A further five-year investigation – Operation Middleton – was shut down “prematurely” in 2003 without identifying possible prolific offenders. It was not until 2016 that Paul was properly brought to justice and jailed for 13 years, when a judge said he was suspected of being instrumental in a paedophile ring.
Donald Hosegood, a house parent at Shirley Oaks, was charged with multiple counts of rape and indecent assault in 1975, but the case against him collapsed on the fourth day of his trial.
The inquiry heard the allegations were dismissed by a senior council officer as “pure fantasy”, while child accusers were not supported by the local authority during the legal process.

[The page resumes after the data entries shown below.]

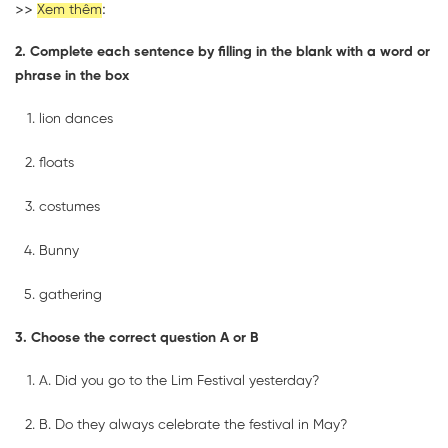
>>
:
Xem thêm
2. Complete each sentence by filling in the blank with a word or
phrase in the box
lion dances
floats
costumes
Bunny
gathering
3. Choose the correct question A or B
A. Did you go to the Lim Festival yesterday?
B. Do they always celebrate the festival in May?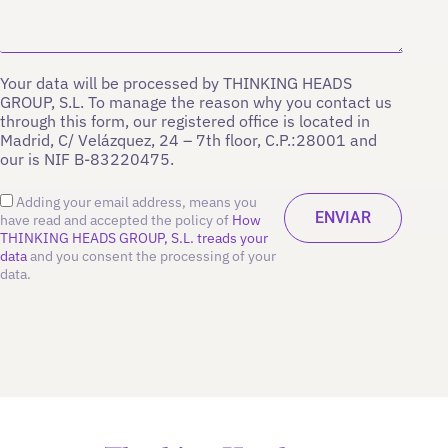
Your data will be processed by THINKING HEADS
GROUP, S.L. To manage the reason why you contact us
through this form, our registered office is located in
Madrid, C/ Velázquez, 24 – 7th floor, C.P.:28001 and
our is NIF B-83220475.
Adding your email address, means you
have read and accepted the policy of
How
THINKING HEADS GROUP, S.L. treads your
data
and you consent the processing of your
data.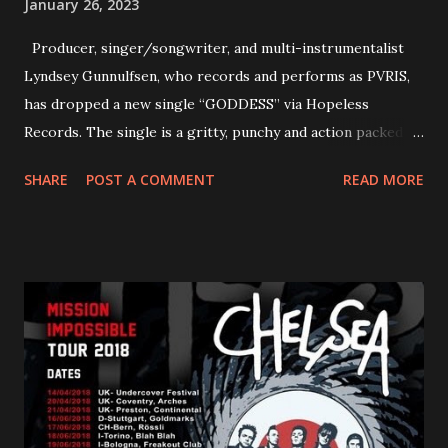
January 26, 2023
Producer, singer/songwriter, and multi-instrumentalist
Lyndsey Gunnulfsen, who records and performs as PVRIS,
has dropped a new single “GODDESS” via Hopeless
Records. The single is a gritty, punchy and action packed
dance party that channels female rage, power, confidence,
SHARE
POST A COMMENT
READ MORE
and autonomy all in one. Lyndsey says, ‘It’s a celebration of
femininity, all shapes and forms, and a cathartic, guttural
scream at the same time." LISTEN/SHARE “GODDESS”
HERE “Goddess” is the follow up to the pair of singles that
PVRIS shared in late 2022 – “ANYWHERE BUT HERE” and
“ANIMAL” ( listen here ). Together they served as a
reminder of the range and multifaceted nature of
Gunnulfsen’s artistry. Accompanying the singles was PVRIS’
first short film, directed by long-time friend and tourmate
Jax Anderson. Watch the clip here . PVRIS has just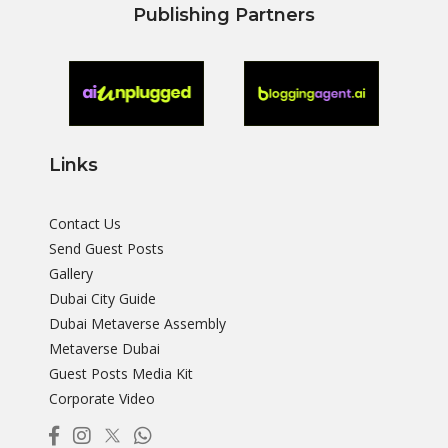
Publishing Partners
Links
Contact Us
Send Guest Posts
Gallery
Dubai City Guide
Dubai Metaverse Assembly
Metaverse Dubai
Guest Posts Media Kit
Corporate Video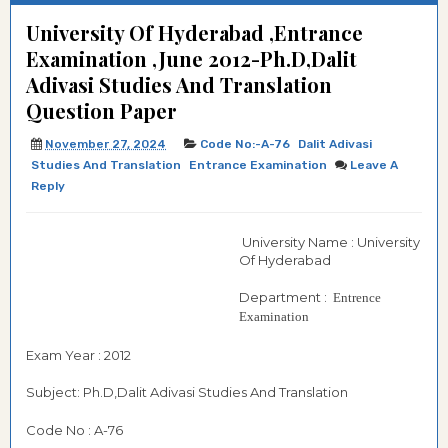
University Of Hyderabad ,Entrance
Examination ,June 2012-Ph.D,Dalit
Adivasi Studies And Translation
Question Paper
November 27, 2024
Code No:-A-76
Dalit Adivasi
Studies And Translation
Entrance Examination
Leave A
Reply
University Name : University
Of Hyderabad
Department :
Entrence
Examination
Exam Year : 2012
Subject: Ph.D,Dalit Adivasi Studies And Translation
Code No : A-76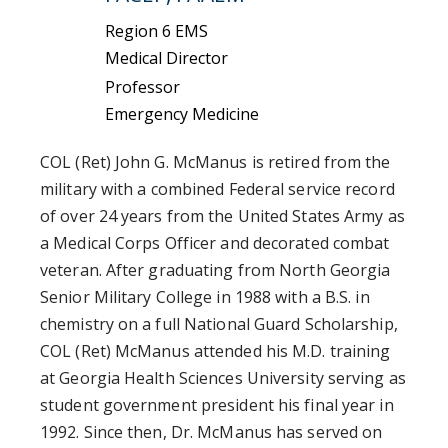
Region 6 EMS
Medical Director
Professor
Emergency Medicine
COL (Ret) John G. McManus is retired from the
military with a combined Federal service record
of over 24 years from the United States Army as
a Medical Corps Officer and decorated combat
veteran. After graduating from North Georgia
Senior Military College in 1988 with a B.S. in
chemistry on a full National Guard Scholarship,
COL (Ret) McManus attended his M.D. training
at Georgia Health Sciences University serving as
student government president his final year in
1992. Since then, Dr. McManus has served on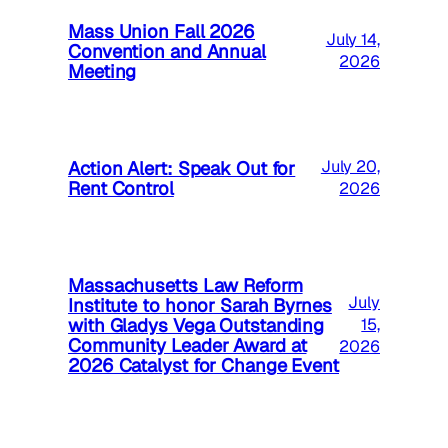
Mass Union Fall 2026
July 14,
Convention and Annual
2026
Meeting
Action Alert: Speak Out for
July 20,
Rent Control
2026
Massachusetts Law Reform
July
Institute to honor Sarah Byrnes
with Gladys Vega Outstanding
15,
Community Leader Award at
2026
2026 Catalyst for Change Event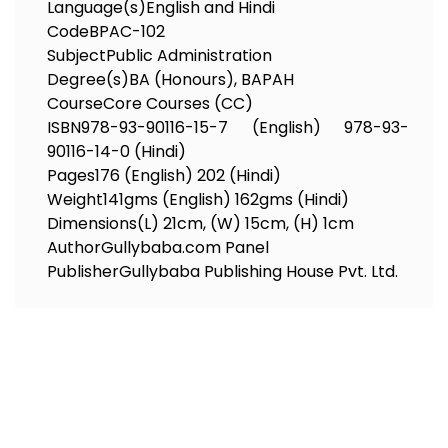
Language(s)
English and Hindi
Code
BPAC-102
Subject
Public Administration
Degree(s)
BA (Honours), BAPAH
Course
Core Courses (CC)
ISBN
978-93-90116-15-7 (English) 978-93-
90116-14-0 (Hindi)
Pages
176 (English) 202 (Hindi)
Weight
141gms (English) 162gms (Hindi)
Dimensions
(L) 21cm, (W) 15cm, (H) 1cm
Author
Gullybaba.com Panel
Publisher
Gullybaba Publishing House Pvt. Ltd.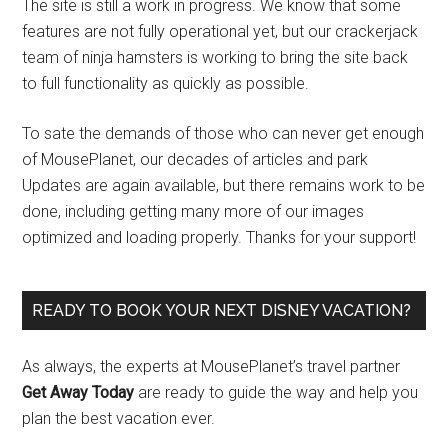
The site is still a work in progress. We know that some
features are not fully operational yet, but our crackerjack
team of ninja hamsters is working to bring the site back
to full functionality as quickly as possible.
To sate the demands of those who can never get enough
of MousePlanet, our decades of articles and park
Updates are again available, but there remains work to be
done, including getting many more of our images
optimized and loading properly. Thanks for your support!
READY TO BOOK YOUR NEXT DISNEY VACATION?
As always, the experts at MousePlanet’s travel partner
Get Away Today
are ready to guide the way and help you
plan the best vacation ever.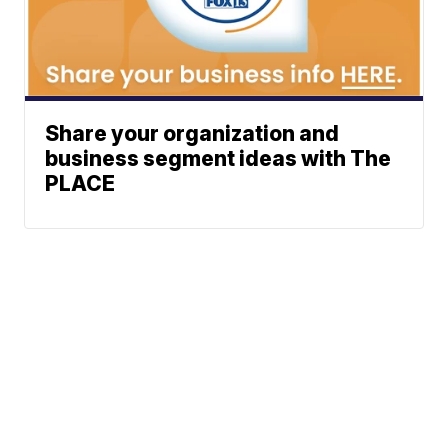
Share your organization and
business segment ideas with The
PLACE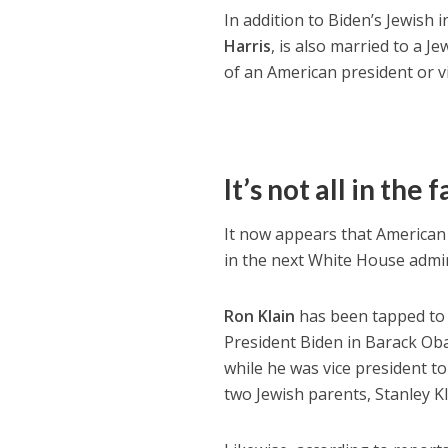
In addition to Biden’s Jewish 
Harris
, is also married to a J
of an American president or v
It’s not all in the 
It now appears that American 
in the next White House admin
Ron Klain
has been tapped to se
President Biden in Barack Obam
while he was vice president to
two Jewish parents, Stanley K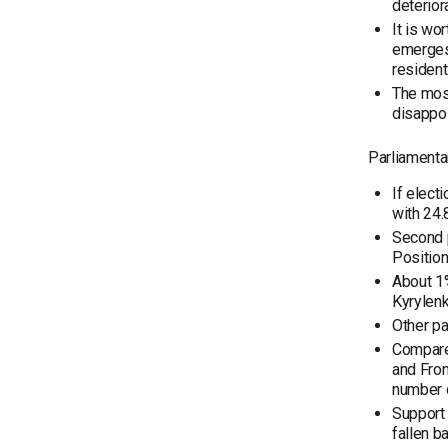
deterior
It is wo
emerges:
resident
The most
disappoi
Parliamentar
If elect
with 24.
Second p
Position
About 1%
Kyrylenk
Other pa
Compared
and Fron
number o
Support 
fallen b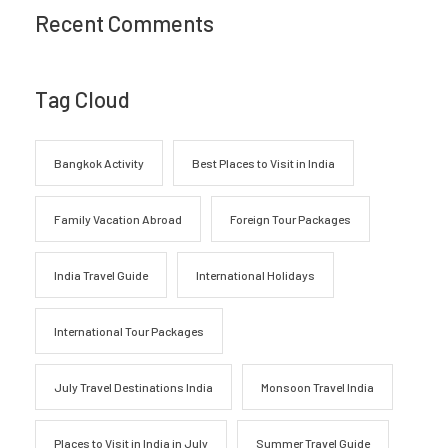
Recent Comments
Tag Cloud
Bangkok Activity
Best Places to Visit in India
Family Vacation Abroad
Foreign Tour Packages
India Travel Guide
International Holidays
International Tour Packages
July Travel Destinations India
Monsoon Travel India
Places to Visit in India in July
Summer Travel Guide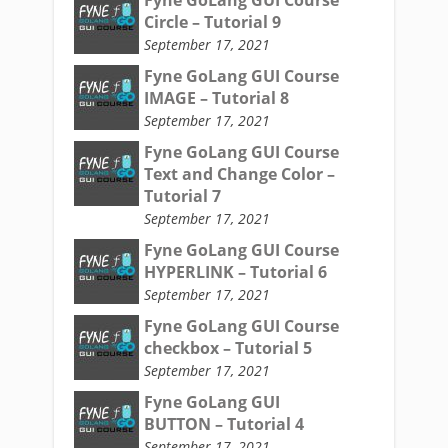
Fyne GoLang GUI Course
Circle – Tutorial 9
September 17, 2021
Fyne GoLang GUI Course
IMAGE – Tutorial 8
September 17, 2021
Fyne GoLang GUI Course
Text and Change Color –
Tutorial 7
September 17, 2021
Fyne GoLang GUI Course
HYPERLINK – Tutorial 6
September 17, 2021
Fyne GoLang GUI Course
checkbox – Tutorial 5
September 17, 2021
Fyne GoLang GUI
BUTTON – Tutorial 4
September 17, 2021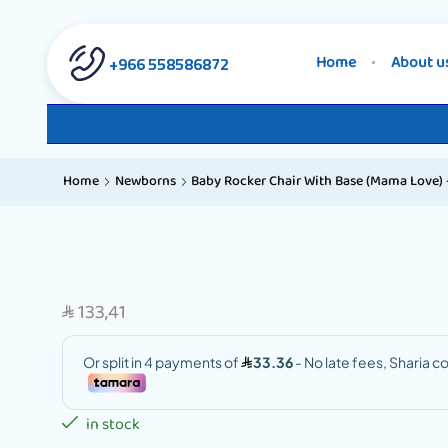
558586872 966+
Home
About u
Home
Newborns
Baby Rocker Chair With Base (Mama Love) –
133,41
SAR
in stock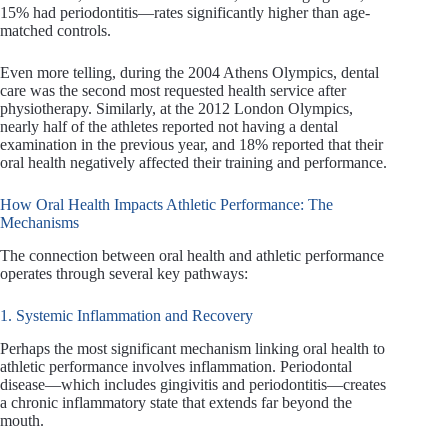
15% had periodontitis—rates significantly higher than age-
matched controls.
Even more telling, during the 2004 Athens Olympics, dental
care was the second most requested health service after
physiotherapy. Similarly, at the 2012 London Olympics,
nearly half of the athletes reported not having a dental
examination in the previous year, and 18% reported that their
oral health negatively affected their training and performance.
How Oral Health Impacts Athletic Performance: The
Mechanisms
The connection between oral health and athletic performance
operates through several key pathways:
1. Systemic Inflammation and Recovery
Perhaps the most significant mechanism linking oral health to
athletic performance involves inflammation. Periodontal
disease—which includes gingivitis and periodontitis—creates
a chronic inflammatory state that extends far beyond the
mouth.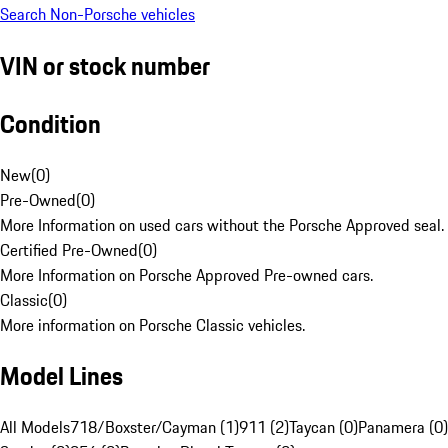
Search Non-Porsche vehicles
VIN or stock number
Condition
New
(
0
)
Pre-Owned
(
0
)
More Information on used cars without the Porsche Approved seal.
Certified Pre-Owned
(
0
)
More Information on Porsche Approved Pre-owned cars.
Classic
(
0
)
More information on Porsche Classic vehicles.
Model Lines
All Models
718/Boxster/Cayman (1)
911 (2)
Taycan (0)
Panamera (0)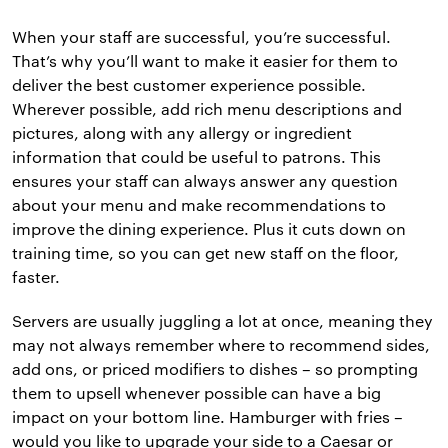
When your staff are successful, you’re successful.
That’s why you’ll want to make it easier for them to
deliver the best customer experience possible.
Wherever possible, add rich menu descriptions and
pictures, along with any allergy or ingredient
information that could be useful to patrons. This
ensures your staff can always answer any question
about your menu and make recommendations to
improve the dining experience. Plus it cuts down on
training time, so you can get new staff on the floor,
faster.
Servers are usually juggling a lot at once, meaning they
may not always remember where to recommend sides,
add ons, or priced modifiers to dishes – so prompting
them to upsell whenever possible can have a big
impact on your bottom line. Hamburger with fries –
would you like to upgrade your side to a Caesar or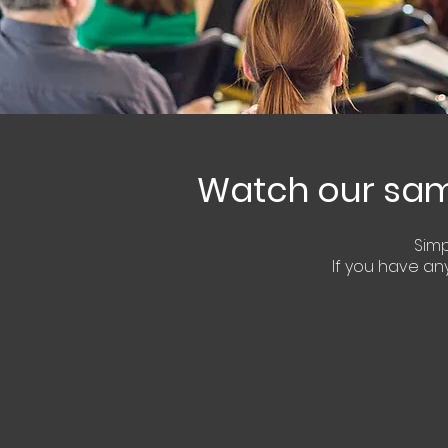
Watch our samp
Sim
If you have
any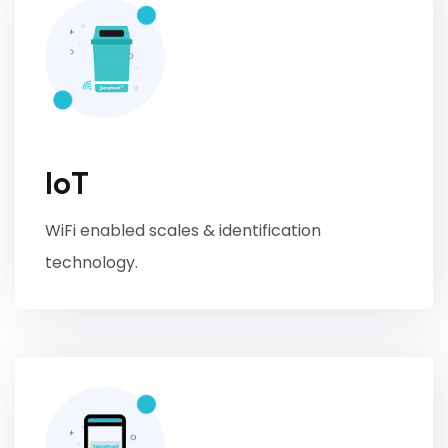
IoT
WiFi enabled scales & identification
technology.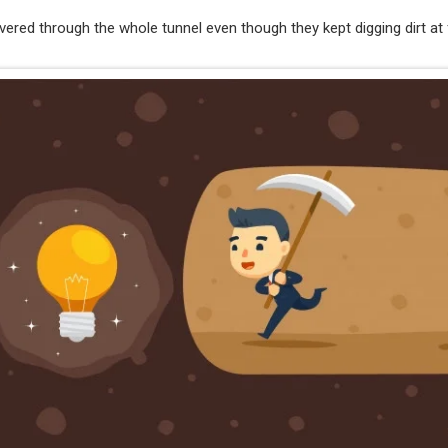
ered through the whole tunnel even though they kept digging dirt at f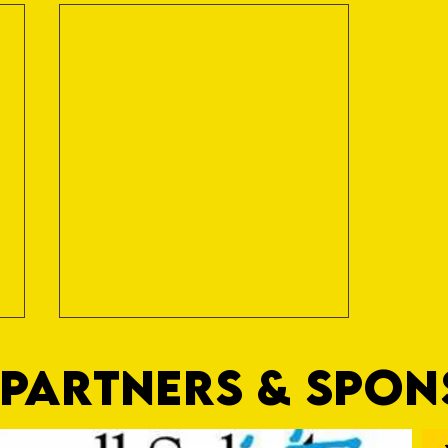
PARTNERS & SPO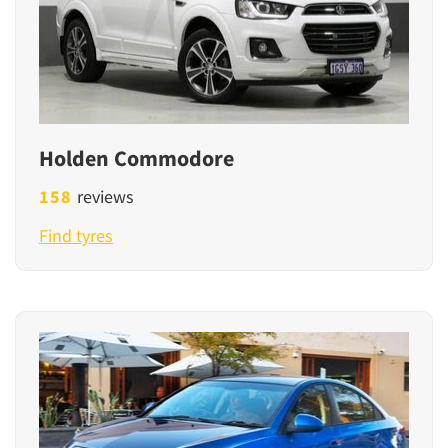
Holden Commodore
158
reviews
Find tyres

Two years later, one of the boys who had accused Hosegood was found dead in a bathroom at Shirley Oaks, but his involvement in the sex abuse trial was not disclosed to the coroner. Scotland Yard has now been urged to open an investigation.
The inquiry heard that six of the eight children who lived in a cottage with Hosegood came forward with allegations of sexual abuse.
Hosegood, who is now dead, is said to have waved his Freemason handbook when he was first arrested, though the inquiry did not turn up evidence of undue influence being exerted.
The hearings also looked into claims that former government minister Lord Boateng had intervened in a bid by John Carroll to foster children. Professor Jay concluded there was not enough evidence to support the claim.
In a statement before the inquiry began, Lambeth Council said: “We are truly sorry for what happened to children in our care in the past and the consequences for their adult lives.” The “Redress Scheme” had paid out more than £46 million in compensation to more than 1,300 victims of abuse.